A hipertimésia, ou memória autobiográfica altamente superior (HSAM), é uma condição rara em que pessoas lembram detalhes de momentos passados com riqueza incomum. Não representa memória perfeita para tudo, apenas para experiências pessoais.

Quem vive com HSAM consegue recordar datas, conversas, locais e emoções de episódios da vida, mantendo, porém, falhas em memórias comuns, como conteúdos escolares ou fórmulas.

O fenômeno envolve a memória autobiográfica, não todos os tipos de lembranças. O cérebro de pessoas com hipertimésia parece registrar informações com um filtro diferente do usual.

Pesquisas indicam que, em HSAM, redes neurais ativam-se de modo distinto ao evocar lembranças. Estudo publicado na Neuropsychologia analisa correlatos eletrofisiológicos da recuperação de memórias.

O estudo, liderado por Tiziana Pedale e publicado em 1º de abril de 2026, aponta padrões específicos de atuação cerebral durante a evocação de lembranças pessoais.

Resultados sugerem que o cérebro desses indivíduos pode ter organização diferente ao resgatar experiências vividas, embora os mecanismos exatos ainda não estejam claros.

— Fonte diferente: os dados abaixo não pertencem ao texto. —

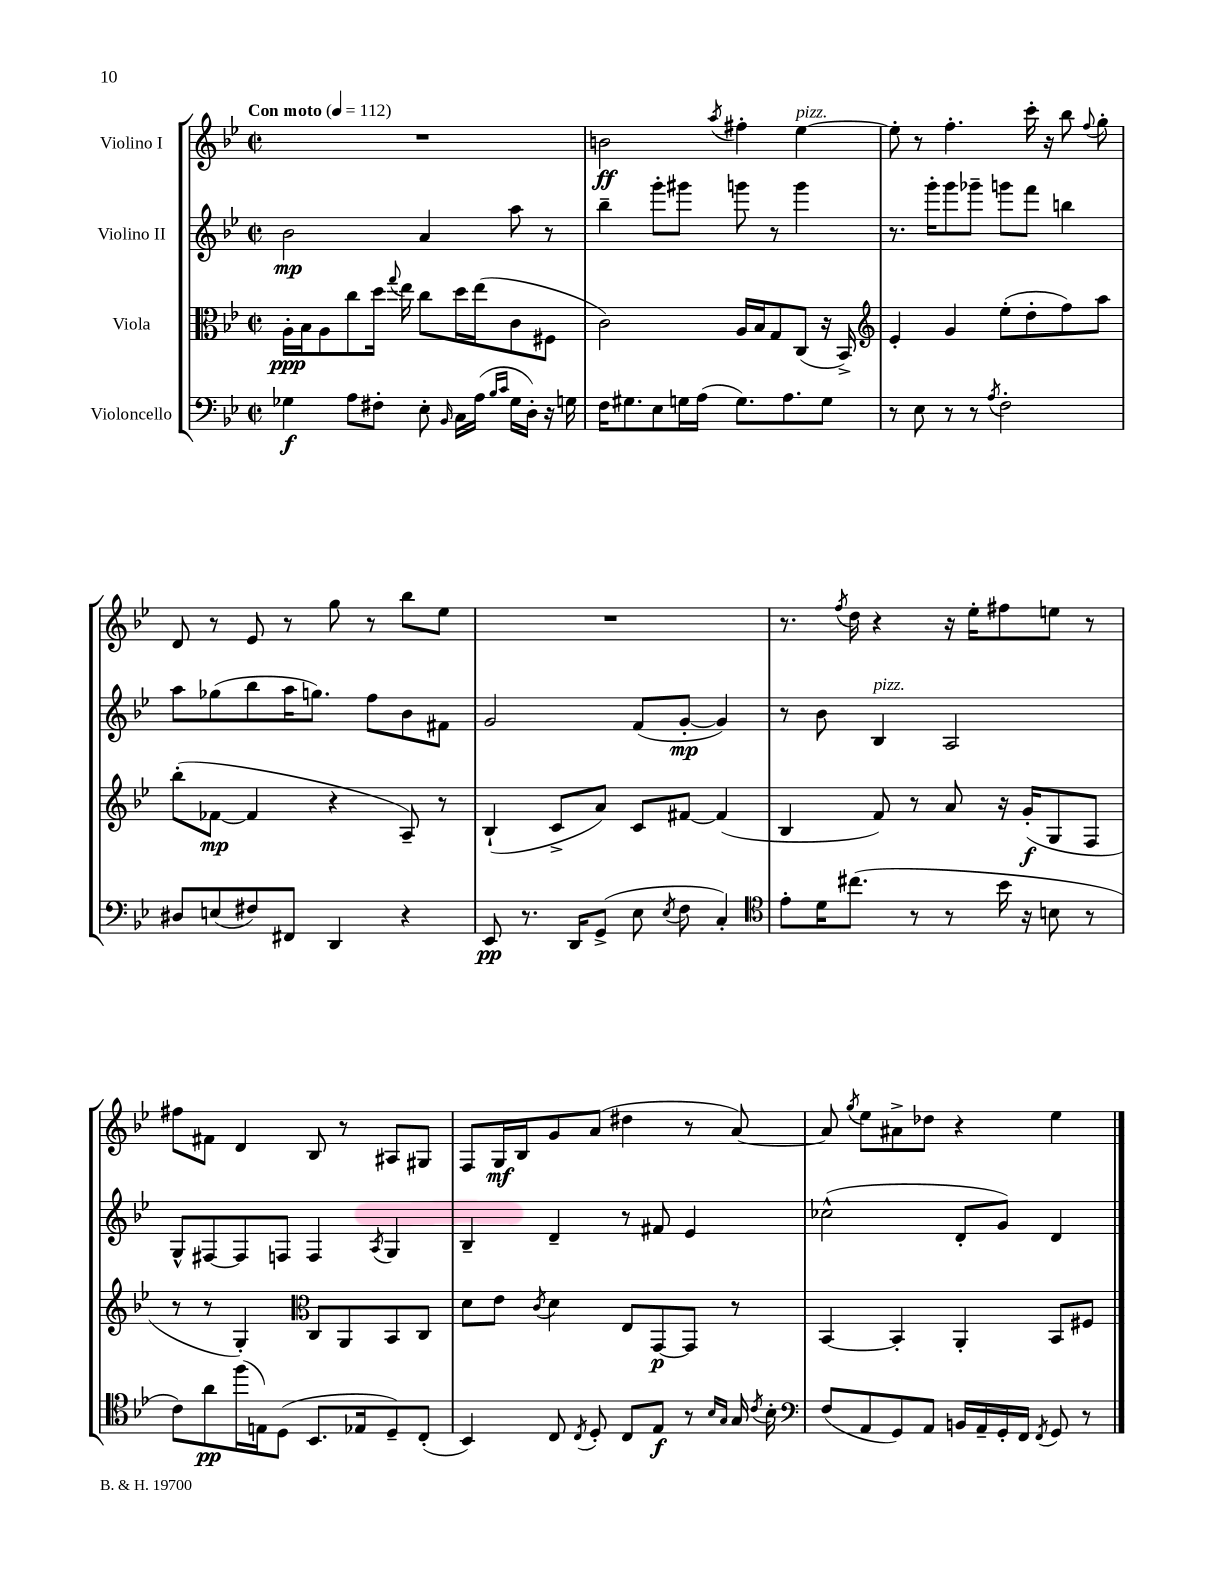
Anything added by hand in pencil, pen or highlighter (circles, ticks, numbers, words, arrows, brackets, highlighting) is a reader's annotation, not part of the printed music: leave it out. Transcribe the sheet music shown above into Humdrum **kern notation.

**kern	**dynam	**kern	**dynam	**kern	**dynam	**kern	**dynam
*part4	*part4	*part3	*part3	*part2	*part2	*part1	*part1
*staff4	*staff4	*staff3	*staff3	*staff2	*staff2	*staff1	*staff1
*I"Violoncello	*	*I"Viola	*	*I"Violino II	*	*I"Violino I	*
*clefF4	*	*clefC3	*	*clefG2	*	*clefG2	*
*k[b-e-]	*	*k[b-e-]	*	*k[b-e-]	*	*k[b-e-]	*
*M2/2	*	*M2/2	*	*M2/2	*	*M2/2	*
*met(c|)	*	*met(c|)	*	*met(c|)	*	*met(c|)	*
*MM112	*	*MM112	*	*MM112	*	*MM112	*
=1	=1	=1	=1	=1	=1	=1	=1
!	!	!	!	!	!	!LO:TX:a:B:t=Con moto	!
4G-X\	f	16A'\LL	ppp	2b-\	mp	1r	.
.	.	16B-\J	.	.	.	.	.
.	.	8A\	.	.	.	.	.
8A\L	.	8cc\	.	.	.	.	.
8F#X'\J	.	16dd\Jk	.	.	.	.	.
.	.	8qqgg/	.	.	.	.	.
.	.	16ee-\	.	.	.	.	.
8E-'\	.	8cc\L	.	4a/	.	.	.
16qqBB-/	.	.	.	.	.	.	.
16C\LL	.	16dd\L	.	.	.	.	.
(16A\JJ	.	(16ee-\J	.	.	.	.	.
16qqB-/LL	.	.	.	.	.	.	.
16qqc/JJ	.	.	.	.	.	.	.
16G-\LL	.	8c\	.	8aa\	.	.	.
16D'\JJ)	.	.	.	.	.	.	.
16r	.	8F#X\J	.	8r	.	.	.
16Gn\	.	.	.	.	.	.	.
=2	=2	=2	=2	=2	=2	=2	=2
16F\KL	.	2c\)	.	4bb-~\	.	2bn\	ff
8.G#X\	.	.	.	.	.	.	.
8E-\	.	.	.	8ggg'\L	.	.	.
16Gn\L	.	.	.	8ggg#X\J	.	.	.
(16A\JJ	.	.	.	.	.	.	.
.	.	.	.	.	.	8qaa/	.
8.G\L)	.	16A/LL	.	8gggn\	.	4ff#X'\	.
.	.	16B-/J	.	.	.	.	.
.	.	8G/	.	8r	.	.	.
8.A\	.	.	.	.	.	.	.
!	!	!	!	!	!	!LO:TX:a:i:t=pizz.	!
.	.	(8C/J	.	4ggg\	.	[4ee-\	.
8G\J	.	16r	.	.	.	.	.
.	.	16BB-^/)	.	.	.	.	.
=3	=3	=3	=3	=3	=3	=3	=3
*	*	*clefG2	*	*	*	*	*
8r	.	4e-'/	.	8.r	.	8ee-'\]	.
8E-\	.	.	.	.	.	8r	.
.	.	.	.	16ggg'\KL	.	.	.
8r	.	4g/	.	8ggg\	.	4.ff'\	.
8r	.	.	.	8ggg-X~\J	.	.	.
8qA/	.	.	.	.	.	.	.
2F'\	.	(8ee-'\L	.	8gggn\L	.	.	.
.	.	8dd'\	.	8fff\J	.	16ccc'\	.
.	.	.	.	.	.	16r	.
.	.	8ff\)	.	4bbn\	.	8bb-\	.
.	.	.	.	.	.	8qqff/	.
.	.	8aa\J	.	.	.	8gg'\	.
!!LO:LB:g=z
=4	=4	=4	=4	=4	=4	=4	=4
8D#X/L	.	(8bb-'\L	.	8aa\L	.	8d/	.
(8En/	.	[8f-X\J	mp	(8gg-X\	.	8r	.
8F#X/)	.	4f-/]	.	8bb-\	.	8e-/	.
8FF#X/J	.	.	.	16aa\K	.	8r	.
.	.	.	.	8.ggn\J)	.	.	.
4DD/	.	4r	.	.	.	8gg\	.
.	.	.	.	8ff\L	.	8r	.
4r	.	8A~/)	.	8b-\	.	8bb-\L	.
.	.	8r	.	8f#X\J	.	8ee-\J	.
=5	=5	=5	=5	=5	=5	=5	=5
8EE-/	pp	(4B-`/	.	2g/	.	1r	.
8.r	.	.	.	.	.	.	.
.	.	8c^/L	.	.	.	.	.
16DD/KL	.	.	.	.	.	.	.
(8GG^/J	.	8a/J)	.	.	.	.	.
8E-\	.	8c/L	.	(8f/L	.	.	.
8qE-/	.	.	.	.	.	.	.
8F\	.	[8f#X/J	.	[8g'/J	mp	.	.
4C'/)	.	(4f#/]	.	4g/])	.	.	.
=6	=6	=6	=6	=6	=6	=6	=6
*clefC4	*	*	*	*	*	*	*
8e-'\L	.	4B-/	.	8r	.	8.r	.
16d\K	.	.	.	8b-\	.	.	.
.	.	.	.	.	.	8qff/	.
(8.cc#X\J	.	.	.	.	.	16dd\	.
!	!	!	!	!LO:TX:a:i:t=pizz.	!	!	!
.	.	8f/)	.	4B-/	.	4r	.
8r	.	8r	.	.	.	.	.
8r	.	8a/	.	2A/	.	16r	.
.	.	.	.	.	.	16ee-'\KL	.
16b-\	.	16r	.	.	.	8ff#X\	.
16r	.	(16g'/KL	f	.	.	.	.
8Bn\	.	8G/	.	.	.	8een\J	.
8r	.	8F/J	.	.	.	8r	.
!!LO:LB:g=z
=7	=7	=7	=7	=7	=7	=7	=7
8c\L)	.	8r	.	8G^^/L	.	8ff#X\L	.
8a\	pp	8r	.	[8F#X/	.	8f#X\J	.
(16ff\L	.	4G'/)	.	8F#/]	.	4d/	.
16En\J)	.	.	.	.	.	.	.
(8D\J	.	.	.	8Fn/J	.	.	.
*	*	*clefC3	*	*	*	*	*
8.BB-/L	.	8C/L	.	4F/	.	8B-/	.
.	.	8AA/	.	.	.	8r	.
16E-X/k	.	.	.	.	.	.	.
.	.	.	.	8qA/	.	.	.
8D~/)	.	8BB-/	.	4G/	.	8A#X/L	.
(8C'/J	.	8C/J	.	.	.	8G#X/J	.
=8	=8	=8	=8	=8	=8	=8	=8
4BB-/)	.	8d\L	.	4B-~/	.	8F/L	.
.	.	8e-\J	.	.	.	16G/L	mf
.	.	.	.	.	.	16B-/J	.
.	.	8qc/	.	.	.	.	.
8C/	.	4d\	.	4d~/	.	8g/	.
8qC/	.	.	.	.	.	.	.
8D'/	.	.	.	.	.	(8a/J	.
8C/L	.	8E-/L	.	8r	.	4dd#X\	.
8E-/J	f	[8GG/	p	8f#X/	.	.	.
8r	.	8GG/J]	.	4e-/	.	8r	.
16qqB-/LL	.	.	.	.	.	.	.
16qqG/JJ	.	.	.	.	.	.	.
16G/	.	8r	.	.	.	[8a/)	.
8qc/	.	.	.	.	.	.	.
16B-'\	.	.	.	.	.	.	.
=9	=9	=9	=9	=9	=9	=9	=9
*clefF4	*	*	*	*	*	*	*
(8F/L	.	[4BB-/	.	(2cc-X^^\	.	8a/]	.
.	.	.	.	.	.	8qgg/	.
8AA/	.	.	.	.	.	8ee-\L	.
8GG/)	.	4BB-'/]	.	.	.	8a#X^\	.
8AA/J	.	.	.	.	.	8dd-X\J	.
16BBn/LL	.	4AA'/	.	8d'/L	.	4r	.
16AA~/	.	.	.	.	.	.	.
16GG'/	.	.	.	8g/J)	.	.	.
16FF/JJ	.	.	.	.	.	.	.
8qFF/	.	.	.	.	.	.	.
8GG/	.	8BB-/L	.	4d/	.	4ee-\	.
8r	.	8F#X/J	.	.	.	.	.
==	==	==	==	==	==	==	==
*-	*-	*-	*-	*-	*-	*-	*-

A hipertimésia continua extremamente rara e envolve fatores possivelmente genéticos, neurológicos e de organização de redes neurais. Não há evidência de que possa ser treinada.

Mesmo com lembranças detalhadas, erros de memória podem ocorrer. Distorções pequenas ao longo do tempo podem afetar memórias vivas e detalhadas.

A condição inspira avanços na neurociência da memória, ajudando a entender como o cérebro registra, organiza e recupera as experiências que formam a identidade das pessoas.